6. Limitations, misconceptions, and broader significance
The paper explicitly identifies several limitations. Safe-SAGE depends on the model’s intrinsic discrimination ability; if that ability is weak or unstable in certain domains, the defense may be less effective. It may also be sensitive to very novel, highly contextual, or unusual adversarial phrasings, which may require further refinement of discriminative criteria. Although efficient, the method adds minor overhead because of the added analysis stage. The authors also note that the current design does not require explicit reasoning output, and they suggest future work on integrating discrimination and generation more seamlessly without exposing intermediate reasoning. Finally, the evaluation covers specific jailbreak datasets and attack methods, so adaptive future attacks remain an open concern (Ding et al., 17 May 2025).

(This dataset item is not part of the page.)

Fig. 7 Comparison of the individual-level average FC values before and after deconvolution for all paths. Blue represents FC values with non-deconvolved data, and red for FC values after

Several misunderstandings are directly addressed by the paper’s design. Safe-SAGE is not a retraining method, not an auxiliary classifier, and not merely a refusal-style prompt. Its core claim is narrower and more technical: safe generation and harmful prompt detection are separable capabilities, and inference-time prompt structuring can align them. Likewise, the method should not be conflated with the separate SAGE acronym used for "Safety AI Generic Evaluation", which denotes a modular framework for conversational, application-specific LLM safety evaluation rather than a jailbreak defense (Jindal et al., 28 Apr 2025).

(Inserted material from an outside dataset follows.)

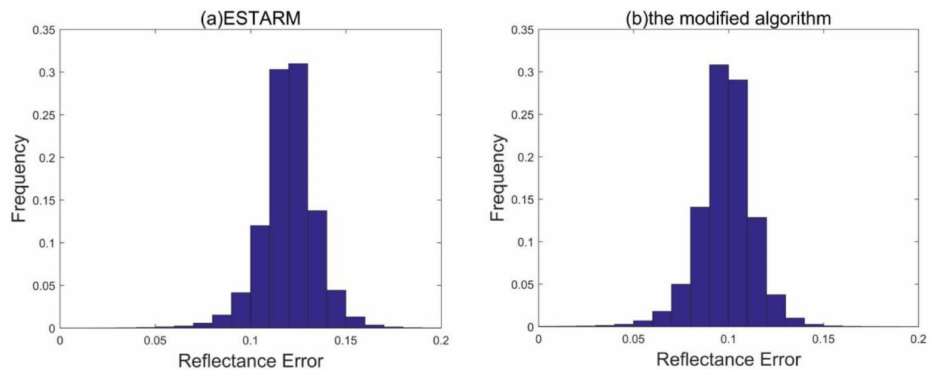
Figure 10. Frequency statistics histogram of the R mean absolute di ff erence of results predicted by ESTARFM ( a ) and the modified algorithm ( b ) in results of Langfang.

In broader significance, Safe-SAGE is best understood as a method for converting a model’s own safety judgment into a generation-time control signal. The paper’s central contribution is not only the empirical result—an average 99% defense success rate across six models—but also the argument that LLM safety failures can stem from a mismatch between what models know during discrimination and what they do during generation. The code and datasets are reported as publicly available, which situates the work as both a defense proposal and an empirical study of mode-dependent safety behavior in contemporary LLMs (Ding et al., 17 May 2025).